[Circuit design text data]
********************

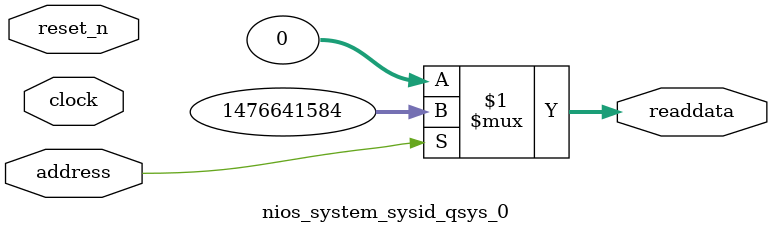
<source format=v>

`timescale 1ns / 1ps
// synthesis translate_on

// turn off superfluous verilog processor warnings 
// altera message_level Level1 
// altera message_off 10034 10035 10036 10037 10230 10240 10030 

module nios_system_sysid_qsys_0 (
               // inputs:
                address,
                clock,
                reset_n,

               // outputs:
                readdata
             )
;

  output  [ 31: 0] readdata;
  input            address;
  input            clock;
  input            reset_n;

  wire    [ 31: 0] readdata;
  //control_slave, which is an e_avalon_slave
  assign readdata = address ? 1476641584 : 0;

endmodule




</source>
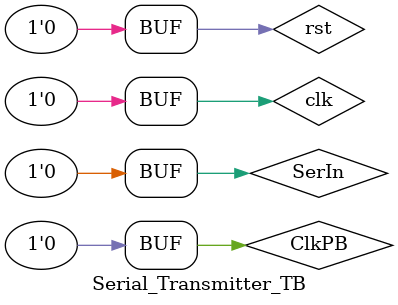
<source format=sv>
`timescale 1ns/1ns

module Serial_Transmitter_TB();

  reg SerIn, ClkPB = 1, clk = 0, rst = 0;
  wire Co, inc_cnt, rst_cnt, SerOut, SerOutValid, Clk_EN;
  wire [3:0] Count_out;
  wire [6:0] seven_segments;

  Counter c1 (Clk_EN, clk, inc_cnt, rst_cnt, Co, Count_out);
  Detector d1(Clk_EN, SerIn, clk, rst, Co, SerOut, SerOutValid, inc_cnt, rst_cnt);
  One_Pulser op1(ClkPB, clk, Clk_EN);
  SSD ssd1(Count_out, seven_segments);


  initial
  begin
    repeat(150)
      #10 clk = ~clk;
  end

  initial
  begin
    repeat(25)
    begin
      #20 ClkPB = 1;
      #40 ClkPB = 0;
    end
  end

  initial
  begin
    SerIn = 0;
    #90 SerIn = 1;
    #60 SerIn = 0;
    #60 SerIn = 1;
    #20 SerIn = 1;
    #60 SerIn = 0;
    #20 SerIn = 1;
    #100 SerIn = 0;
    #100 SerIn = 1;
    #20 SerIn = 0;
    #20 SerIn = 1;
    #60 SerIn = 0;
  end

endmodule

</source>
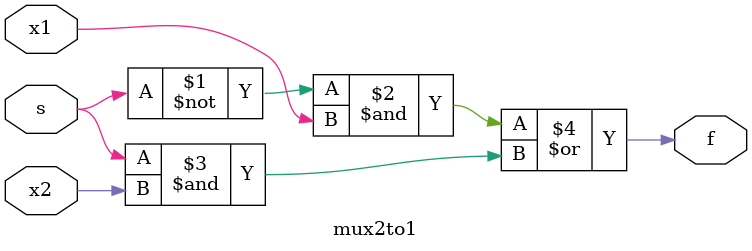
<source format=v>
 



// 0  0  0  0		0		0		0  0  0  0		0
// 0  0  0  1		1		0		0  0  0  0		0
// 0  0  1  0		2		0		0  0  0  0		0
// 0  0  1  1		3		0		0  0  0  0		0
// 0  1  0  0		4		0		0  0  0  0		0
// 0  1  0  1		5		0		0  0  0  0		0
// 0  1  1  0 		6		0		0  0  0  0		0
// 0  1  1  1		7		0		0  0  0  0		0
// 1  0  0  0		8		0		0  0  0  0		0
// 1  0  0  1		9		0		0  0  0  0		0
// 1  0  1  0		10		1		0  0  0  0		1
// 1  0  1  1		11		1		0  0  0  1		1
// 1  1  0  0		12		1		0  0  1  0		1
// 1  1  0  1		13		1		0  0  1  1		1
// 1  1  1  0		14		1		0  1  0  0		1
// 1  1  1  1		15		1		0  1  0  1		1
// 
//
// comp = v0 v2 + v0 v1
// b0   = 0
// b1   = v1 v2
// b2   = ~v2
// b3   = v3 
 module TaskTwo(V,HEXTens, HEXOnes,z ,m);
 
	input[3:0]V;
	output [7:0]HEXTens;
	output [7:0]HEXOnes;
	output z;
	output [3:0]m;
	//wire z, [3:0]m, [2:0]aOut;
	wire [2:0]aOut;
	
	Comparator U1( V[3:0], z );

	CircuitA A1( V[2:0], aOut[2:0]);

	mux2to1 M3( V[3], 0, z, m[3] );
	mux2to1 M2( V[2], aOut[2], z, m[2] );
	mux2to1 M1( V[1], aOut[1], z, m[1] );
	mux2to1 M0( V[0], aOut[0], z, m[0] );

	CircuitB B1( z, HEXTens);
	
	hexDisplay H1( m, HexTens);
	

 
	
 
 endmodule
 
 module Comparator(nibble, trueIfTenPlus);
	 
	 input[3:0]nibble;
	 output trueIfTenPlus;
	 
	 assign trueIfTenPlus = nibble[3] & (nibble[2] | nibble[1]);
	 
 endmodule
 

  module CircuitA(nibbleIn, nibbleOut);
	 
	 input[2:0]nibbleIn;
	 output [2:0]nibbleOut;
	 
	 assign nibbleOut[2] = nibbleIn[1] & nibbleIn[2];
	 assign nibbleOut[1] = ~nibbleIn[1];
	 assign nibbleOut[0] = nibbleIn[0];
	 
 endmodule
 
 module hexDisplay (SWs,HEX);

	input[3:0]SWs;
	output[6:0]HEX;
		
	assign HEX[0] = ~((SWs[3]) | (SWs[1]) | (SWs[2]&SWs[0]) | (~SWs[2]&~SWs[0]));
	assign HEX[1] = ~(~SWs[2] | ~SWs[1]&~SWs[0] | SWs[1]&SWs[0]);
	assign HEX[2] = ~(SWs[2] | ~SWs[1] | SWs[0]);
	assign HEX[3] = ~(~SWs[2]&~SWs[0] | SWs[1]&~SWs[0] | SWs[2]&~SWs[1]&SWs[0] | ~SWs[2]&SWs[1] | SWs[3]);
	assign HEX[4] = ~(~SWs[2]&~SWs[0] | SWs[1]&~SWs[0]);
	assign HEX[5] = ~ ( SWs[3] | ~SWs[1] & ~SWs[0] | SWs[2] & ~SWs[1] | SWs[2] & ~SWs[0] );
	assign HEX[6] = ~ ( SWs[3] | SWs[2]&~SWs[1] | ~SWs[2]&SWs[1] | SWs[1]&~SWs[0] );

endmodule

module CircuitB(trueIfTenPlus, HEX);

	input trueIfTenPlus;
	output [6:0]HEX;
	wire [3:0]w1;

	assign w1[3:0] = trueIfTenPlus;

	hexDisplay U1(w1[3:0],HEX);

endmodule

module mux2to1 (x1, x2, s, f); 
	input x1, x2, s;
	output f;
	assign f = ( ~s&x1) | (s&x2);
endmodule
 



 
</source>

********************

Problem statement = Search the entries for the word "wire". Copy every line where it occurs.

Written response =
  wire    [ 31: 0] readdata;
  wire Co, inc_cnt, rst_cnt, SerOut, SerOutValid, Clk_EN;
  wire [3:0] Count_out;
  wire [6:0] seven_segments;
	//wire z, [3:0]m, [2:0]aOut;
	wire [2:0]aOut;
	wire [3:0]w1;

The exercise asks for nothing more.